To stay up-to-date with BuddhSoc:

Join their mailing list, by contacting a BuddhSoc committee member, and you can hear lots of big updates through here.

You can also join their Facebook group: https://www.facebook.com/groups/oxfordbudsoc/

Meditating

Here are a few ways you can keep up meditating while away from home.

Samatha Meditation https://www.samatha.org/ Weekly breathing mindfulness meditation classes, free and open to all. The Oxford Buddhist Society has traditionally held Samatha mindfulness classes every Monday of term at 8pm in the Reynolds Room of Corpus Christi. In the light of Covid however, it is yet to be confirmed whether classes will go on as normal.

Oxford Insight Meditation https://www.oxfordinsightmeditation.org/Offering (currently online):

  1. Weekly Monday evening sitting group (Insight meditation in the Theravada Thai Forest tradition)
  2. Monthly day-retreats
  3. Sunday Sangha monthly social meetups in Oxford

Plum Village Group Oxford (Thich Nhat Hanh tradition): https://www.plumvillage.uk/group/oxford-sangha/

Brett Paris is a classical Indian religions PhD student at Oxford who teaches yoga and informative classes at Prana too https://www.pranayogaoxford.com/teachers -”He is currently studying for a DPhil in yogic philosophy and ethics.”

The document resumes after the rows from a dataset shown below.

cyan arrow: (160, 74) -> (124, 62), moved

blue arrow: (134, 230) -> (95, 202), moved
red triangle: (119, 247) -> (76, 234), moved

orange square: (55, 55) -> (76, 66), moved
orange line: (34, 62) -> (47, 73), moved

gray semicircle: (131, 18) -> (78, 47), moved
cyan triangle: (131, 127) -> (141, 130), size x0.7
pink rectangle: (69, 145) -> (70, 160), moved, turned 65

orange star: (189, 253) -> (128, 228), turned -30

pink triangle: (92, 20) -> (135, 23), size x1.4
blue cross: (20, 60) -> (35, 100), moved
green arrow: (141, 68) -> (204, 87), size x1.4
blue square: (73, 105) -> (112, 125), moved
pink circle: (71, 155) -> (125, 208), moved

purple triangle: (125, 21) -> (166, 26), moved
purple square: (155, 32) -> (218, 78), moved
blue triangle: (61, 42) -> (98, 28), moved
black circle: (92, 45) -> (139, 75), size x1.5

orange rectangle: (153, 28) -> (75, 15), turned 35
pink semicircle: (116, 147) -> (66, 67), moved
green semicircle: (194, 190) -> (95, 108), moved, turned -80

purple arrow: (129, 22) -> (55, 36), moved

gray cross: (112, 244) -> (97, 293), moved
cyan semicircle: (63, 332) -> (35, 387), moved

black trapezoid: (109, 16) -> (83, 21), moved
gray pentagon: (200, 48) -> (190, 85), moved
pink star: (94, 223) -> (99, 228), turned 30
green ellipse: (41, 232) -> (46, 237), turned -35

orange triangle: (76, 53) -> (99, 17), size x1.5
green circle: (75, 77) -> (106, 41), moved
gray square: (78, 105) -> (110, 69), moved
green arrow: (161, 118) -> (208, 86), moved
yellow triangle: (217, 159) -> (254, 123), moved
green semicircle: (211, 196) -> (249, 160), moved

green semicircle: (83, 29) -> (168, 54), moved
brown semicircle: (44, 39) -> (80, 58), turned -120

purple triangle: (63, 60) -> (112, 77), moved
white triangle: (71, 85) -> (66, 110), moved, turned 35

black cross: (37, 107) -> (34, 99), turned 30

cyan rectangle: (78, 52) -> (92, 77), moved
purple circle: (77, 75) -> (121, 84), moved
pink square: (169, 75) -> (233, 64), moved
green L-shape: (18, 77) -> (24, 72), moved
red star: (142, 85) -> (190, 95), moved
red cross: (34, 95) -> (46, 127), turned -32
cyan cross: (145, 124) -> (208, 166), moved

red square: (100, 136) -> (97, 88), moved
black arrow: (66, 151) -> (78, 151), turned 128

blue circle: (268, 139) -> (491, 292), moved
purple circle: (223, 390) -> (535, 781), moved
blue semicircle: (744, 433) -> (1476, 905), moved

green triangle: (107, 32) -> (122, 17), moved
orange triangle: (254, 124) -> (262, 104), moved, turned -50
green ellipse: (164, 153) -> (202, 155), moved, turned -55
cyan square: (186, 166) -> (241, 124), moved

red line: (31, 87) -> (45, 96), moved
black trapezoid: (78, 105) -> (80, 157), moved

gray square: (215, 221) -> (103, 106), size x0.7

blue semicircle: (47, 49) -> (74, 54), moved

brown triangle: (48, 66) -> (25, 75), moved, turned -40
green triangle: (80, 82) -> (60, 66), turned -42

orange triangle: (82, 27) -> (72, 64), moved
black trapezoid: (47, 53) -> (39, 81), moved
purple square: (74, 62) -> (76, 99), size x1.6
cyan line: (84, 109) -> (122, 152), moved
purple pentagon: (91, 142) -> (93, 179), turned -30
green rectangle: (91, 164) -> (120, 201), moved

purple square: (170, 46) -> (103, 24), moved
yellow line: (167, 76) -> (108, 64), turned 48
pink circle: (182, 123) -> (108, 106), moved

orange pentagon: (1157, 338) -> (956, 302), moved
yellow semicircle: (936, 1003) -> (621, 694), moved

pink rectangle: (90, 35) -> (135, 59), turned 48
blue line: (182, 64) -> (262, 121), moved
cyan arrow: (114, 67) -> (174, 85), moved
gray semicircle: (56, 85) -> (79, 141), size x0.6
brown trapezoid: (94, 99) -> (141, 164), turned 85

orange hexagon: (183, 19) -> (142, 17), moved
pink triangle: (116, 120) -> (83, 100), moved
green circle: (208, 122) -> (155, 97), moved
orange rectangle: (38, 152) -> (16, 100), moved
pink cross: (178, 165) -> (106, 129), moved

World Philosophies@Oxford facebook group where folk can share info

Tibetan Graduate Studies Seminar podcast

Thrangu House, is a centre for Tibetan Buddhism in east Oxford, with a resident Tibetan monk. They have traditionally run Weekly meditation sessions.https://www.thranguhouse.org.uk/

The Oxford Zen Centre, is a centre for Zen meditation, run by a couple of very experienced Zen teachers.https://oxfordzencentre.org.uk/

The Oxford Buddhist Centre, is a Triratna (an ecumenical Western Buddhist organization) group that meets in Oxford https://thebuddhistcentre.com/oxford

Oxford Buddhist Vihara, is a Theravada temple, with resident monks, that holds regular services.http://www.oxfordbuddhavihara.org.uk/

Meditation Based in Devon:

Gaia House: https://gaiahouse.co.uk/Buddhist Meditation Retreat Centre

Online meditation groups:

Secular meditation (Mindfulness tradition): www.keepcalmer.co.uk/Free online meditations, weekdays 6-6.30pm

Final Pieces of Advice

If you find yourself arriving in Oxford and are interested in meditation, know that there is a whole community of students who share your interest.

In between the work hard play hard cycle that can seem to dominate Oxford life, there is space for a bit of balance and calm, and people who will help you to find it.